Hamlet bunu ironik bir şekilde “ekonomi” diye açıklar. Bu bunalım içinde kendi
canına kıymamasının tek sebebi Tanrı’nın intiharı yasak ettiğine inanmasıdır:
“Ah bu katı, kaskatı beden bir
dağılsa,
Eriyip gitse bir çiğ tanesinde
sabahın!
Ya da Tanrı yasak etmemiş olsa
Kendi kendini öldürmesini
insanın!”
O, that this too too solid flesh would
melt
Thaw and resolve itself into a dew!
Or that the Everlasting had not fix'd
His canon 'gainst self-slaughter! O
God! God!
Kralın hayaletinin burçlarda
görüldüğünü arkadaşı Horatio Hamlet’e söyler. Bir gece hayalet Hamlet’e ölümünün
gerçek sebebini anlatır.
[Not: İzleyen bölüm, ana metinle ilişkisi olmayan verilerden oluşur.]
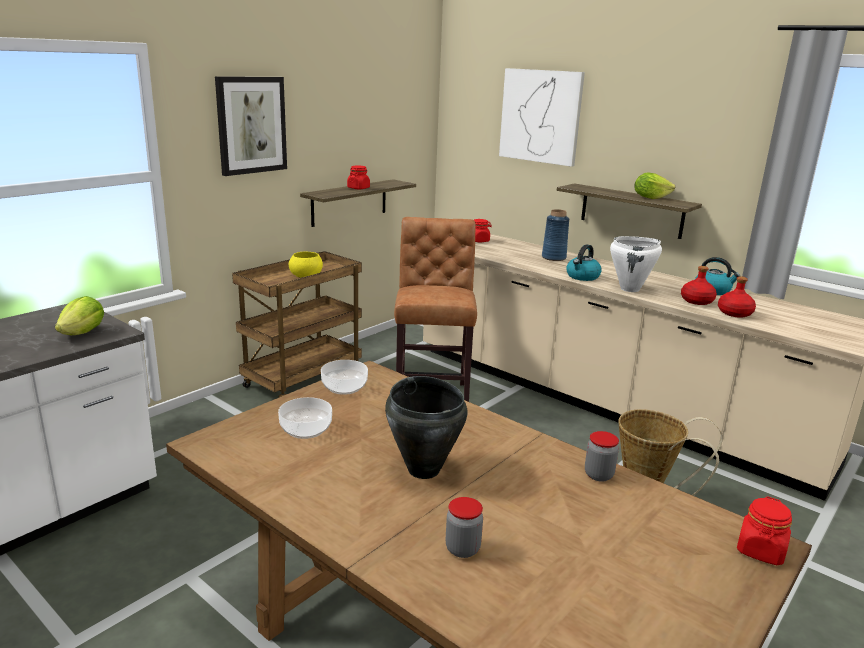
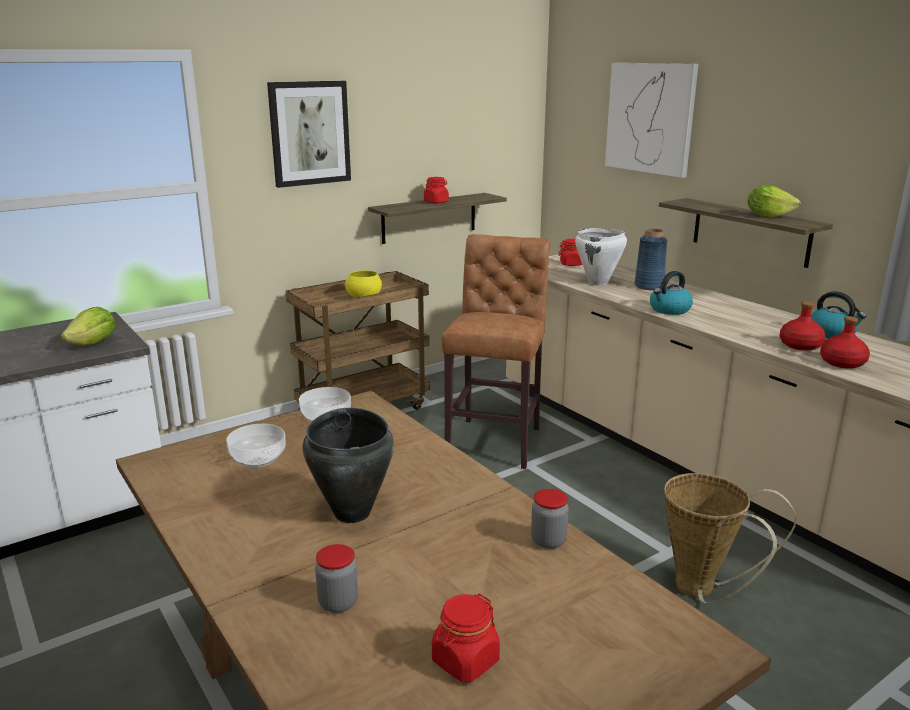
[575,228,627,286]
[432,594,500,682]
Bütün Danimarka onu bağ köşkünde uyurken yılan
soktuğunu duymuşsa da aslında Claudius kralın kulağından içeri zehir akıtarak
onu öldürmüş, Hamlet’in de üniversitede okumasını fırsat bilip kral olmuştur.
Hamlet bunun üzerine ettiği intikam yeminini hiç unutmamaya söz verir:
“Seni unutmak ha? Aklımın kara
tahtasından
Silerim de bütün boş anıları,
Bütün kitaplarda yazılan,
çizilenleri,
Gençliğimden, öğrenciliğimden
kalanları.
Yalnız senin buyruğun kalır.
Beynimin defterinde,
yapraklarında,
Ivır zıvır bütün bildiklerimin
üstünde.
Remember thee!
Yea, from the table of my memory
I'll wipe away all trivial fond records,
All saws of books, all forms, all pressures past,
That youth and observation copied there;
And thy commandment all alone shall live
Within the book and volume of my brain,
Unmix'd with baser matter: yes, by heaven!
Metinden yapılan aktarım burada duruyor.